The Democratic Party is considering leaving the alliance, which comprises all but one of the 27 pan-democratic lawmakers, after two radical groups - People Power and the League of Social Democrats - reneged on a promise to support the alliance's three-track proposal for candidate nominations in a vote by Occupy supporters last Tuesday.
"We will carefully consider all possibilities, including quitting the alliance, reducing our participation, or urging People Power and the League of Social Democrats to quit," Democrats vice-chairman Sin Chung-kai said.
Professor Joseph Cheng Yu-shek, the alliance's convenor, said only unity could give the camp sufficient strength to bargain with Beijing. "Our core struggle is to fight off political screening in the 2017 chief executive election.
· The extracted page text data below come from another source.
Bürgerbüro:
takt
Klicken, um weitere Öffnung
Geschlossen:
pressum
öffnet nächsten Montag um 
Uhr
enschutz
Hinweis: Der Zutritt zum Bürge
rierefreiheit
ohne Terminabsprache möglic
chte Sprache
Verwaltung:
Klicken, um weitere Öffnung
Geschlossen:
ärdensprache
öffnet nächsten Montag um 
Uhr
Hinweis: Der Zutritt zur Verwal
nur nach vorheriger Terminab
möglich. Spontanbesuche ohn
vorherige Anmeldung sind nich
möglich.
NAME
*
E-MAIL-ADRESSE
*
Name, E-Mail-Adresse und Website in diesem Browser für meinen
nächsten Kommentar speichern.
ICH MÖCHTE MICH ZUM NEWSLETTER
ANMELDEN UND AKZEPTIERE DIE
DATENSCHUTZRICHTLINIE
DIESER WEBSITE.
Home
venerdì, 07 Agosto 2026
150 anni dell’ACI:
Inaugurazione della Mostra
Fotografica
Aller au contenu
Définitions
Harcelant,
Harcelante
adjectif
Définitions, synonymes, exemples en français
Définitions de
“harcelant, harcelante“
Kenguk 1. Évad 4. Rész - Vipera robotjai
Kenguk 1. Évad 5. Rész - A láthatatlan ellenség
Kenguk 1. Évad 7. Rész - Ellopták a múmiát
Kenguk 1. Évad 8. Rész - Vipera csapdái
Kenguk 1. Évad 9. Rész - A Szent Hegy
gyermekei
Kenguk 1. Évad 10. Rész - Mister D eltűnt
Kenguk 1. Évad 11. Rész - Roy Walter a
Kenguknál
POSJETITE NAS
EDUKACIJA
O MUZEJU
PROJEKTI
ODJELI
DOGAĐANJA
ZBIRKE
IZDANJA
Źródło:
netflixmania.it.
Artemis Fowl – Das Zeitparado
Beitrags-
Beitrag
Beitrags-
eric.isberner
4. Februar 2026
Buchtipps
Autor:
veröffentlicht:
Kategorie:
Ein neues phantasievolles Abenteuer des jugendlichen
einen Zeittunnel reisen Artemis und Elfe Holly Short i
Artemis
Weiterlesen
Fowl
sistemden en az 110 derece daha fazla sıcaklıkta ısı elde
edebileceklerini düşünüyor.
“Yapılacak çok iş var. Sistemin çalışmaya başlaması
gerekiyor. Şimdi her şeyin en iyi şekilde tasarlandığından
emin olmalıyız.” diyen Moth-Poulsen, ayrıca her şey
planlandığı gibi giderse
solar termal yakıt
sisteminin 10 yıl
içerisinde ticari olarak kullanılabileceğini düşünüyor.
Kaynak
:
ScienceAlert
Only unity can mobilise Hongkongers' support, enabling us to exert pressure on Beijing and the government," said Cheng (pictured).
Some 2,500 supporters of the pro-democracy Occupy movement chose three plans to put to a public vote from June 20 to 22.
The winning plan will be championed by the non-violent civil disobedience movement, which plans to block roads in Central if the government fails to deliver an electoral reform proposal it deems meaningful.
Benny Tai Yiu-ting, a co-founder of Occupy, said pan-democrat lawmakers were not tied to supporting the plan that wins the June vote.
On Tuesday, instead of supporting the alliance's plan - which allows voters, parties and a nominating committee to put forward candidates - People Power and the League backed plans from student group Scholarism and People Power itself.
Public nomination has been rejected by the government and Beijing. Proposals by former chief secretary Anson Chan Fang On-sang and Civic Party lawmaker Ronny Tong Ka-wah, which did not include public nomination, received little support from Occupy backers.
The government, whose reform plan is expected by the end of this year, needs four votes from pan-democrats for any plan to pass in the Legislative Council.
Moderate pan-democrats are sceptical of the Occupy vote. "The most ardent supporters of proposals with public nomination do not want to talk with Beijing at all," said Tong. "Are you asking the moderates to take those plans to negotiate [with Beijing]? That is impossible."
Chan said "pragmatic yet imperfect" proposals were worth considering as many people "did not want to directly clash with Beijing".